Akanezora
세부 정보
파일 다운로드 (3)
이 버전에 대해
모델 설명
Akanezora-Anima
Akanezora is a full Anima DiT fine-tune trained entirely on a single RTX 3060 with 12GB of VRAM using Aozora. It is released both as a usable model and as proof that full Anima DiT fine-tuning can be done on consumer hardware.
If you're interested in fine-tuning your own model, the training code is available here: [Aozora_SDXL_Trainer]
Branch A vs B
Branch A: follows the recommended Anima tuning setup with bell-weighted loss and non-uniform timestep sampling.
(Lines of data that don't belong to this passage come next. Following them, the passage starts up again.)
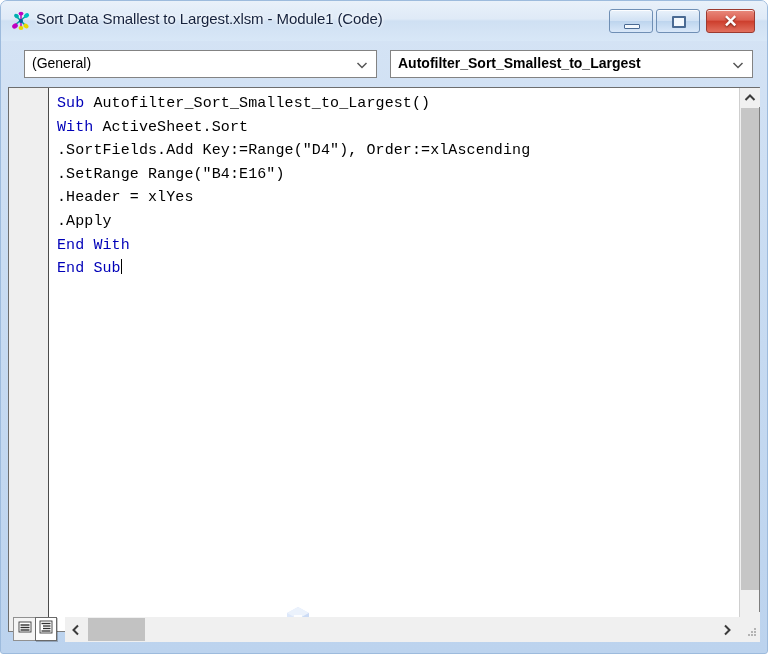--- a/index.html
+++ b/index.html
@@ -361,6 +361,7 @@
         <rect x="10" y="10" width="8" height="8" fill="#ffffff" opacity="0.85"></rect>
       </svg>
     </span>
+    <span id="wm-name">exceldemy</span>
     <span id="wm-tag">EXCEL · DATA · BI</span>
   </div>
Branch B: uses my experimental setup with uniform timestep sampling and uniform loss weighting, giving the model more even exposure across the full noise range. In my testing, this improves visual style and composition, but is slower and harder to tune.
Version 0.55b Preview
This is a 55% training checkpoint continued from the 0.5a checkpoint, trained on 15k images using experimental Branch B settings. The dataset consists of 50% Danbooru-tagged images with generated natural language and 50% hand-tagged / natural language-captioned images. During training, text conditioning was split into 90% tags and 10% natural language prompts.
While this release is functional, it should be considered a work in progress rather than a finished product. It is being shared early to demonstrate the viability of the training method and to showcase the Aozora trainer’s ability to fine-tune Anima DiT models on low-VRAM hardware.
Pros:
Reduces unwanted text generation by around 70%, reducing the need for heavy negative prompts.
More responsive to Danbooru-style tags.
Slightly more dynamic seed variation due to soft conditioning.
More SDXL-inclined generation style.
Better overall composition and prompt feel across varied prompts.
Improved NSFW output quality.
Cons:
Some seeds may still closely resemble the base model.
Lighting effects often need to be prompted directly.
Still early in training and may hallucinate content.
0.55b Training Settings
Base Model: Akanezora V0.5a
Training Hours: Unknown (Power went out so it took 2x longer, estimated around 50 hours)
GPU Used: NVIDIA GeForce RTX 3060 (12 GB) | Driver version: 32.0.15.9636
VRAM Usage: ~11.4GB
Mixed Precision: bfloat16
Batch Size: 1
Gradient Accumulation: 4
Learning Rate: 6e-6
Timestep: Uniform
Loss: Uniform
Optimizer: Raven[AdamW float32 variant with offloading] | (betas:0.9, 0.999 | eps:1e-08 | Weight Decay: 0.01| Debias: 1.0)
Max Train Steps: 201010 (Completed:115282)
Current Checkpoint: ~55% through planned training
Trainable Parameters: - (P: 1,956,405,248 | P Frozen: 6.44% [llm_adapter.*])
Soft text cond: ( 0.75 - 1.25)
Dataset Size: 15164
Training Resolution: 1152x1152 (Aspect Ratio Bucketed: 864x1536 to 1536x864)
VRAM saving techniques: (Momentum offloading, bfp16 mixed precision, pre-caching VAE and text encoders, Gradient Checkpointing)
v0.50 settings: bf16 mixed precision, batch 1, grad accum 4, LR 5e-6, Raven AdamW offload optimizer, wave timestep schedule, soft text conditioning 0.75–1.25, 1152 bucketed training from 864x1536 to 1536x864, VAE/text encoder pre-cache, gradient checkpointing, and momentum offloading.
Recommended Generation Settings
Sampler: ER_SDE
Scheduler: Beta
Steps: 15-50
CFG: 3-5
Negative Prompt: worst quality, low quality, lowres, score_1, score_2, score_3, blurry, jpeg artifacts
Note: You need to use qwen_3_06b_base.safetensors for text encoder, and qwen_image_vae.safetensors for VAE.
Model Transparency Notice
For transparency, this release includes the training setup and links back to the open-source trainer/code used to create it. This is a full fine-tune checkpoint with no LoRA, LoKR, LyCORIS, or model merge operations applied.
This model:
Training started with unmodified base weights
Zero merge operations applied
No LoRA adapters — ever
Full end-to-end training, no sublayer freezing besides the required (llm_adapter)
Notes
Feedback is welcome, especially on prompt following, anatomy, hands, style consistency, repeated patterns, overfitting, and behavior without heavy negative prompts.
License
This model follows the license of its base model, Anima. Review and comply with the base model terms before using or redistributing.